We also recently found “Mom’s Book of Words to Live By” as transcribed verbatim by Adah from Mom’s lips in her own youth. Quite as Adah had recalled it, the admonishments against suitors with long hair or pinky rings were right there on the first page.
“Mom’s Book of Words to Live By” then continues on in that vein for many more handwritten pages. Adah had numbered them point by point, recording quite a few aphorisms that our mother dispensed and re-dispensed at seemingly every opportunity. Some are trite, some are funny, many are both. I had wanted to write more about it, but Adah rightly insists that it is her story to tell. I hope she will share the manuscript and its wisdom with the world someday.
So I wore Mom’s Navajo ring to her funeral, and delivered her eulogy while wearing it, and I have worn it most days since then. In spite of my profoundly ambivalent feelings about my mother, particularly in her final years, wearing her ring gives me a subtle sense of peace and satisfaction. I am grateful to be able to carry a tangible bit of my mother’s memory with me wherever I go.
Twice now I have misplaced the ring in the chaos of organizing her house. I am unused to wearing rings, still, and I often forget to take it off when I am doing things that are better off without, like working the forge. But, at least, at home I have a proper place to put it when I take it off, so that I know where to find it. Here I do not. Both times the ring was hiding in a clothing pocket, but I have put it somewhere safe for now, because I would hate to wonder what had become of it after the final dregs of this house are swept away. I will wear it again when I head home.
As I mentioned before, I went down to North Carolina in January to see my father and stepmother, and get Dad’s help in buying a pickup truck to drive back up here. As he and I were cruising around rural north central North Carolina, hopping from one dealership to the next, I happened to glance at his right hand as it was resting on the shifter.

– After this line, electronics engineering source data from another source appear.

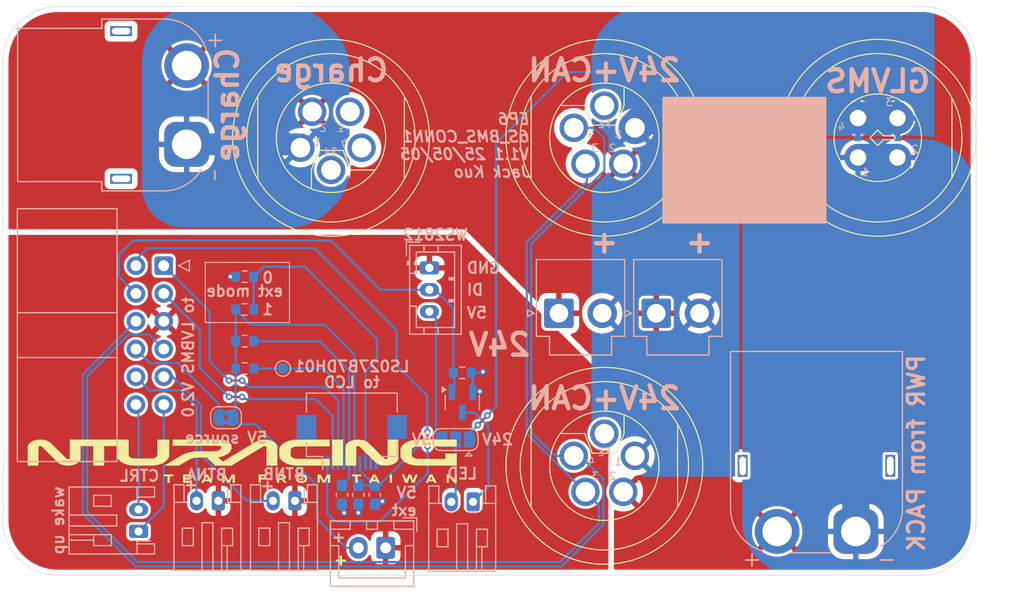
<source format=kicad_pcb>
(kicad_pcb
	(version 20240108)
	(generator "pcbnew")
	(generator_version "8.0")
	(general
		(thickness 1.6)
		(legacy_teardrops no)
	)
	(paper "A4")
	(title_block
		(title "6S_BMS_CONN1")
		(date "2025-05-05")
		(rev "1.1")
		(company "NTURacing")
		(comment 1 "Jack Kuo")
	)
	(layers
		(0 "F.Cu" signal)
		(31 "B.Cu" signal)
		(32 "B.Adhes" user "B.Adhesive")
		(33 "F.Adhes" user "F.Adhesive")
		(34 "B.Paste" user)
		(35 "F.Paste" user)
		(36 "B.SilkS" user "B.Silkscreen")
		(37 "F.SilkS" user "F.Silkscreen")
		(38 "B.Mask" user)
		(39 "F.Mask" user)
		(40 "Dwgs.User" user "User.Drawings")
		(41 "Cmts.User" user "User.Comments")
		(42 "Eco1.User" user "User.Eco1")
		(43 "Eco2.User" user "User.Eco2")
		(44 "Edge.Cuts" user)
		(45 "Margin" user)
		(46 "B.CrtYd" user "B.Courtyard")
		(47 "F.CrtYd" user "F.Courtyard")
		(48 "B.Fab" user)
		(49 "F.Fab" user)
		(50 "User.1" user)
		(51 "User.2" user)
		(52 "User.3" user)
		(53 "User.4" user)
		(54 "User.5" user)
		(55 "User.6" user)
		(56 "User.7" user)
		(57 "User.8" user)
		(58 "User.9" user)
	)
	(setup
		(pad_to_mask_clearance 0)
		(allow_soldermask_bridges_in_footprints no)
		(pcbplotparams
			(layerselection 0x00010fc_ffffffff)
			(plot_on_all_layers_selection 0x0000000_00000000)
			(disableapertmacros no)
			(usegerberextensions no)
			(usegerberattributes yes)
			(usegerberadvancedattributes yes)
			(creategerberjobfile yes)
			(dashed_line_dash_ratio 12.000000)
			(dashed_line_gap_ratio 3.000000)
			(svgprecision 4)
			(plotframeref no)
			(viasonmask no)
			(mode 1)
			(useauxorigin no)
			(hpglpennumber 1)
			(hpglpenspeed 20)
			(hpglpendiameter 15.000000)
			(pdf_front_fp_property_popups yes)
			(pdf_back_fp_property_popups yes)
			(dxfpolygonmode yes)
			(dxfimperialunits yes)
			(dxfusepcbnewfont yes)
			(psnegative no)
			(psa4output no)
			(plotreference yes)
			(plotvalue yes)
			(plotfptext yes)
			(plotinvisibletext no)
			(sketchpadsonfab no)
			(subtractmaskfromsilk no)
			(outputformat 1)
			(mirror no)
			(drillshape 1)
			(scaleselection 1)
			(outputdirectory "")
		)
	)
	(net 0 "")
	(net 1 "GND")
	(net 2 "/DISP")
	(net 3 "+5V")
	(net 4 "+24V")
	(net 5 "/PACK+")
	(net 6 "/CANH")
	(net 7 "/CANL")
	(net 8 "unconnected-(J2-Pin_5-Pad5)")
	(net 9 "GNDPWR")
	(net 10 "/CHG_EXT")
	(net 11 "unconnected-(J5-Pin_4-Pad4)")
	(net 12 "unconnected-(J5-Pin_3-Pad3)")
	(net 13 "unconnected-(J5-Pin_5-Pad5)")
	(net 14 "unconnected-(J6-Pin_5-Pad5)")
	(net 15 "/DISP_CS")
	(net 16 "/DISP_DIN")
	(net 17 "/DISP_CLK")
	(net 18 "/EXTMODE")
	(net 19 "/EXTCOMIN")
	(net 20 "/STATUS_LED")
	(net 21 "/BTN_A")
	(net 22 "/MODE_BTN_1")
	(net 23 "/MODE_BTN_2")
	(net 24 "/BTN_B")
	(net 25 "Net-(J11-Pin_2)")
	(net 26 "Net-(J11-Pin_1)")
	(net 27 "5V")
	(footprint "nturt_kicad_lib_EP6:NianYeong-M12-L-F5P" (layer "F.Cu") (at 120 61 180))
	(footprint "nturt_kicad_lib_EP6:NianYeong-M12-L-F5P" (layer "F.Cu") (at 145 61))
	(footprint "nturt_kicad_lib_EP6:NianYeong-M12-L-F5P" (layer "F.Cu") (at 145 91))
	(footprint "nturt_kicad_lib_EP6:NianYeong-M12-T-M4P" (layer "F.Cu") (at 170 61 -45))
	(footprint "Connector_JST:JST_XH_B2B-XH-A_1x02_P2.50mm_Vertical" (layer "B.Cu") (at 125 98.5 180))
	(footprint "Connector_JST:JST_PH_S2B-PH-K_1x02_P2.00mm_Horizontal" (layer "B.Cu") (at 133 94.3 180))
	(footprint "Capacitor_SMD:C_0603_1608Metric_Pad1.08x0.95mm_HandSolder" (layer "B.Cu") (at 124 93.65 -90))
	(footprint "Connector_FFC-FPC:Hirose_FH12-10S-0.5SH_1x10-1MP_P0.50mm_Horizontal" (layer "B.Cu") (at 121.9 88.85))
	(footprint "Package_TO_SOT_SMD:SOT-23" (layer "B.Cu") (at 132 85.2 -90))
	(footprint "Connector_IDC:IDC-Header_2x06_P2.54mm_Horizontal" (layer "B.Cu") (at 104.7 72.7 180))
	(footprint "Resistor_SMD:R_0603_1608Metric" (layer "B.Cu") (at 112.1 73.7))
	(footprint "Capacitor_SMD:C_0603_1608Metric_Pad1.08x0.95mm_HandSolder" (layer "B.Cu") (at 121 93.65 -90))
	(footprint "Capacitor_SMD:C_0603_1608Metric_Pad1.08x0.95mm_HandSolder" (layer "B.Cu") (at 122.5 93.65 -90))
	(footprint "Resistor_SMD:R_0603_1608Metric" (layer "B.Cu") (at 112.1 82.1 180))
	(footprint "Connector_JST:JST_PH_S2B-PH-K_1x02_P2.00mm_Horizontal" (layer "B.Cu") (at 102.4 97 90))
	(footprint "TestPoint:TestPoint_Pad_D1.0mm" (layer "B.Cu") (at 115.6 82.1 180))
	(footprint "Connector_JST:JST_PH_S2B-PH-K_1x02_P2.00mm_Horizontal" (layer "B.Cu") (at 109.7 94.2 180))
	(footprint "Connector_JST:JST_VH_B2P-VH_1x02_P3.96mm_Vertical" (layer "B.Cu") (at 149.7425 77.05))
	(footprint "Jumper:SolderJumper-2_P1.3mm_Bridged2Bar_RoundedPad1.0x1.5mm" (layer "B.Cu") (at 110.4 86.6))
	(footprint "Connector_AMASS:AMASS_XT60PW-M_1x02_P7.20mm_Horizontal" (layer "B.Cu") (at 168 97 180))
	(footprint "Resistor_SMD:R_0603_1608Metric" (layer "B.Cu") (at 112.1 76.7 180))
	(footprint "Connector_JST:JST_PH_B3B-PH-K_1x03_P2.00mm_Vertical" (layer "B.Cu") (at 129 72.9 -90))
	(footprint "Connector_AMASS:AMASS_XT60PW-F_1x02_P7.20mm_Horizontal" (layer "B.Cu") (at 106.8 61.6 -90))
	(footprint "Resistor_SMD:R_0603_1608Metric" (layer "B.Cu") (at 112.1 79.6 180))
	(footprint "Resistor_SMD:R_0603_1608Metric" (layer "B.Cu") (at 132 82.5 180))
	(footprint "Connector_JST:JST_PH_S2B-PH-K_1x02_P2.00mm_Horizontal" (layer "B.Cu") (at 116.7 94.2 180))
	(footprint "Jumper:SolderJumper-3_P1.3mm_Open_RoundedPad1.0x1.5mm" (layer "B.Cu") (at 131.4 88.6 180))
	(footprint "Connector_JST:JST_VH_B2P-VH_1x02_P3.96mm_Vertical" (layer "B.Cu") (at 140.8425 77.05))
	(gr_rect
		(start 150.35 57.3)
		(end 165.25 68.8)
		(stroke
			(width 0.1)
			(type default)
		)
		(fill solid)
		(layer "B.SilkS")
		(uuid "8e42b6c9-70f5-4c74-907c-75cfa58d59db")
	)
	(gr_rect
		(start 108.5 72.4)
		(end 116.2 77.9)
		(stroke
			(width 0.1)
			(type default)
		)
		(fill none)
		(layer "B.SilkS")
		(uuid "d5a705d7-609f-4488-b30f-ddd2479a3689")
	)
	(gr_poly
		(pts
			(xy 129.468381 92.164466) (xy 129.607023 92.429578) (xy 129.649951 92.512426) (xy 129.661865 92.535953)
			(xy 129.666288 92.545466) (xy 129.666336 92.545959) (xy 129.666087 92.546445) (xy 129.664726 92.547394)
			(xy 129.662261 92.54831) (xy 129.658748 92.549186) (xy 129.648802 92.550805) (xy 129.635334 92.552213)
			(xy 129.618789 92.553372) (xy 129.599616 92.554247) (xy 129.578259 92.554799) (xy 129.555165 92.554991)
			(xy 129.439809 92.554991) (xy 129.403821 92.480907) (xy 129.367841 92.406824) (xy 128.9498 92.406824)
			(xy 128.914875 92.477733) (xy 128.879949 92.549699) (xy 128.766706 92.552874) (xy 128.743563 92.55317)
			(xy 128.722057 92.553255) (xy 128.702636 92.553116) (xy 128.685744 92.552742) (xy 128.671829 92.55212)
			(xy 128.666127 92.551712) (xy 128.661337 92.551237) (xy 128.657514 92.550695) (xy 128.654715 92.550082)
			(xy 128.653716 92.549749) (xy 128.652994 92.549398) (xy 128.652556 92.549029) (xy 128.652408 92.548641)
			(xy 128.667076 92.518264) (xy 128.707045 92.439765) (xy 128.80503 92.250588) (xy 129.035497 92.250588)
			(xy 129.03581 92.250984) (xy 129.037421 92.25177) (xy 129.04029 92.252544) (xy 129.044354 92.2533)
			(xy 129.055801 92.25473) (xy 129.071242 92.256012) (xy 129.090155 92.257095) (xy 129.11202 92.25793)
			(xy 129.136316 92.258467) (xy 129.162521 92.258658) (xy 129.293757 92.258658) (xy 129.229197 92.126366)
			(xy 129.216344 92.100019) (xy 129.204161 92.075334) (xy 129.192921 92.052882) (xy 129.182896 92.033233)
			(xy 129.174359 92.016957) (xy 129.167583 92.004625) (xy 129.164941 92.000116) (xy 129.162841 91.996807)
			(xy 129.161317 91.994769) (xy 129.160783 91.99425) (xy 129.160405 91.994074) (xy 129.158491 91.996474)
			(xy 129.154519 92.0033) (xy 129.141489 92.027991) (xy 129.102728 92.105861) (xy 129.061585 92.191867)
			(xy 129.045577 92.226728) (xy 129.035523 92.250191) (xy 129.035497 92.250588) (xy 128.80503 92.250588)
			(xy 128.838674 92.185632) (xy 129.035523 91.810983) (xy 129.037053 91.808165) (xy 129.038934 91.805652)
			(xy 129.041267 91.803427) (xy 129.044155 91.801474) (xy 129.047701 91.799775) (xy 129.052006 91.798314)
			(xy 129.057173 91.797072) (xy 129.063305 91.796034) (xy 129.070503 91.795181) (xy 129.07887 91.794498)
			(xy 129.09952 91.79357) (xy 129.126074 91.793113) (xy 129.15935 91.792991) (xy 129.274706 91.792991)
		)
		(stroke
			(width -0.000001)
			(type solid)
		)
		(fill solid)
		(layer "F.SilkS")
		(uuid "120b8301-745e-4c40-8cf2-02b55428bc09")
	)
	(gr_poly
		(pts
			(xy 108.646631 91.793041) (xy 108.659428 91.79319) (xy 108.671376 91.793438) (xy 108.682484 91.793785)
			(xy 108.692761 91.794231) (xy 108.702216 91.794777) (xy 108.710859 91.795422) (xy 108.718699 91.796166)
			(xy 108.725745 91.797009) (xy 108.732007 91.797952) (xy 108.737493 91.798994) (xy 108.742214 91.800135)
			(xy 108.746178 91.801375) (xy 108.747879 91.802032) (xy 108.749395 91.802714) (xy 108.750726 91.803421)
			(xy 108.751874 91.804153) (xy 108.75284 91.80491) (xy 108.753624 91.805691) (xy 108.767714 91.830628)
			(xy 108.798868 91.888506) (xy 108.842326 91.970592) (xy 108.893325 92.068157) (xy 109.003127 92.278766)
			(xy 109.051083 92.369981) (xy 109.085942 92.435399) (xy 109.148383 92.554991) (xy 108.91555 92.554991)
			(xy 108.879566 92.483025) (xy 108.843584 92.412116) (xy 108.636151 92.408941) (xy 108.427658 92.406824)
			(xy 108.390616 92.480907) (xy 108.353574 92.554991) (xy 108.242449 92.554991) (xy 108.221682 92.554933)
			(xy 108.203365 92.554724) (xy 108.187392 92.554314) (xy 108.180252 92.554018) (xy 108.173658 92.553651)
			(xy 108.167597 92.553209) (xy 108.162057 92.552685) (xy 108.157023 92.552072) (xy 108.152483 92.551363)
			(xy 108.148424 92.550553) (xy 108.144832 92.549635) (xy 108.141694 92.548603) (xy 108.138998 92.54745)
			(xy 108.136729 92.54617) (xy 108.134875 92.544757) (xy 108.134099 92.543998) (xy 108.133422 92.543203)
			(xy 108.132843 92.542372) (xy 108.132358 92.541503) (xy 108.131968 92.540596) (xy 108.131669 92.539651)
			(xy 108.131342 92.537639) (xy 108.131364 92.535462) (xy 108.131722 92.533113) (xy 108.132402 92.530586)
			(xy 108.133391 92.527874) (xy 108.134676 92.524971) (xy 108.136245 92.52187) (xy 108.138083 92.518566)
			(xy 108.140178 92.515052) (xy 108.145084 92.507366) (xy 108.16415 92.473714) (xy 108.204747 92.397696)
			(xy 108.277367 92.258658) (xy 108.501741 92.258658) (xy 108.634033 92.258658) (xy 108.660684 92.258561)
			(xy 108.685511 92.258277) (xy 108.707982 92.25782) (xy 108.727563 92.257202) (xy 108.743721 92.256436)
			(xy 108.755923 92.255532) (xy 108.760374 92.255033) (xy 108.763635 92.254505) (xy 108.765641 92.253949)
			(xy 108.766152 92.25366) (xy 108.766324 92.253366) (xy 108.765028 92.249635) (xy 108.761314 92.241179)
			(xy 108.747672 92.212223) (xy 108.727481 92.170766) (xy 108.702825 92.121074) (xy 108.677971 92.071763)
			(xy 108.666939 92.050195) (xy 108.657184 92.031381) (xy 108.648968 92.01584) (xy 108.64255 92.004095)
			(xy 108.638191 91.996666) (xy 108.636865 91.994733) (xy 108.636429 91.99424) (xy 108.636151 91.994074)
			(xy 108.63441 91.996764) (xy 108.630164 92.004476) (xy 108.615248 92.032836) (xy 108.567358 92.126366)
			(xy 108.501741 92.258658) (xy 108.277367 92.258658) (xy 108.327117 92.163408) (xy 108.39275 92.036093)
			(xy 108.448957 91.928325) (xy 108.508091 91.816274) (xy 108.510807 91.812525) (xy 108.5135 91.809197)
			(xy 108.516321 91.806266) (xy 108.519418 91.803707) (xy 108.522944 91.801495) (xy 108.527048 91.799606)
			(xy 108.531881 91.798014) (xy 108.537592 91.796695) (xy 108.544333 91.795625) (xy 108.552254 91.794777)
			(xy 108.561505 91.794128) (xy 108.572236 91.793653) (xy 108.598742 91.793123) (xy 108.632974 91.792991)
		)
		(stroke
			(width -0.000001)
			(type solid)
		)
		(fill solid)
		(layer "F.SilkS")
		(uuid "122b89ca-a3bb-4b7e-bd0d-049d7240a141")
	)
	(gr_poly
		(pts
			(xy 111.067142 91.795108) (xy 111.205782 91.798282) (xy 111.205782 92.549699) (xy 111.103126 92.552874)
			(xy 110.999407 92.556049) (xy 110.999407 92.031116) (xy 110.862884 92.290408) (xy 110.726357 92.549699)
			(xy 110.626876 92.552874) (xy 110.527393 92.556049) (xy 110.390865 92.296757) (xy 110.253282 92.037466)
			(xy 110.250107 92.296757) (xy 110.24799 92.556049) (xy 110.144274 92.552874) (xy 110.041616 92.549699)
			(xy 110.038441 92.184574) (xy 110.038044 92.0416) (xy 110.038441 91.922637) (xy 110.039631 91.840186)
			(xy 110.040524 91.81656) (xy 110.041045 91.80983) (xy 110.041616 91.806749) (xy 110.042627 91.804851)
			(xy 110.044497 91.803119) (xy 110.047267 91.80155) (xy 110.050976 91.800135) (xy 110.055664 91.798869)
			(xy 110.061373 91.797745) (xy 110.076013 91.795901) (xy 110.095216 91.794554) (xy 110.119306 91.793653)
			(xy 110.148605 91.793148) (xy 110.183434 91.792991) (xy 110.321018 91.792991) (xy 110.4713 92.074508)
			(xy 110.492908 92.114965) (xy 110.51255 92.151512) (xy 110.53032 92.184303) (xy 110.54631 92.213496)
			(xy 110.560613 92.239248) (xy 110.573322 92.261715) (xy 110.584531 92.281053) (xy 110.594332 92.297419)
			(xy 110.602818 92.31097) (xy 110.606597 92.316739) (xy 110.610083 92.321862) (xy 110.613286 92.32636)
			(xy 110.616219 92.330252) (xy 110.618893 92.333558) (xy 110.621319 92.336296) (xy 110.62351 92.338488)
			(xy 110.625477 92.340152) (xy 110.627232 92.341307) (xy 110.628786 92.341974) (xy 110.629491 92.342131)
			(xy 110.63015 92.342173) (xy 110.630765 92.342102) (xy 110.631337 92.341921) (xy 110.631868 92.341633)
			(xy 110.632359 92.34124) (xy 110.633226 92.340149) (xy 110.649034 92.313129) (xy 110.683495 92.250985)
			(xy 110.787741 92.058632) (xy 110.92956 91.791933)
		)
		(stroke
			(width -0.000001)
			(type solid)
		)
		(fill solid)
		(layer "F.SilkS")
		(uuid "180d1802-0880-474a-9c6c-d90e7f4d39cd")
	)
	(gr_poly
		(pts
			(xy 119.884117 88.602117) (xy 119.884117 89.226533) (xy 118.32625 89.22865) (xy 117.760619 89.229702)
			(xy 117.533957 89.230303) (xy 117.340727 89.231114) (xy 117.177927 89.232253) (xy 117.042552 89.23384)
			(xy 116.931601 89.235995) (xy 116.884346 89.237322) (xy 116.84207 89.238836) (xy 116.804399 89.240552)
			(xy 116.770957 89.242484) (xy 116.741368 89.244647) (xy 116.715258 89.247057) (xy 116.692251 89.249728)
			(xy 116.671971 89.252675) (xy 116.654043 89.255913) (xy 116.638092 89.259457) (xy 116.623743 89.263322)
			(xy 116.610619 89.267523) (xy 116.598347 89.272075) (xy 116.586549 89.276992) (xy 116.562879 89.287983)
			(xy 116.536606 89.300617) (xy 116.517933 89.309678) (xy 116.500375 89.318635) (xy 116.483884 89.327533)
			(xy 116.46841 89.336418) (xy 116.453904 89.345333) (xy 116.440315 89.354325) (xy 116.427595 89.363437)
			(xy 116.415693 89.372715) (xy 116.404559 89.382205) 
... [249236 chars truncated]
</source>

My father was wearing the same ring I was. I mean, it wasn’t the identical ring, and it was obviously larger, but it was clearly in the exact same style, presumably made by the same Navajo artisan.
Given her penchant for silver and turquoise, I assumed that Mom had obtained both rings during the summer she spent in Arizona, and given one to my father. I asked him later and it turned out that I was mistaken. Grandma Lenore and Grandpa George, her second husband, the grandfather I grew up with, had bought them on a Grand Canyon sightseeing holiday, and brought back the pair for my (then still-married) parents.
There are very few strands connecting my biological parents to one another across the years. Aside from me, I mean. But it warmed my heart to see that my father still wears the mate to her ring all this time later. We keep these things because they connect us to who we are. I hope it is still many, many years off, but it seems possible that someday I will wear both.
How my mother came to spend a summer in Arizona, and get to know and work with a few Navajo people, and what she did while she was there, is a story for another time.
If you’re reading this, I send you my love. More tomorrow.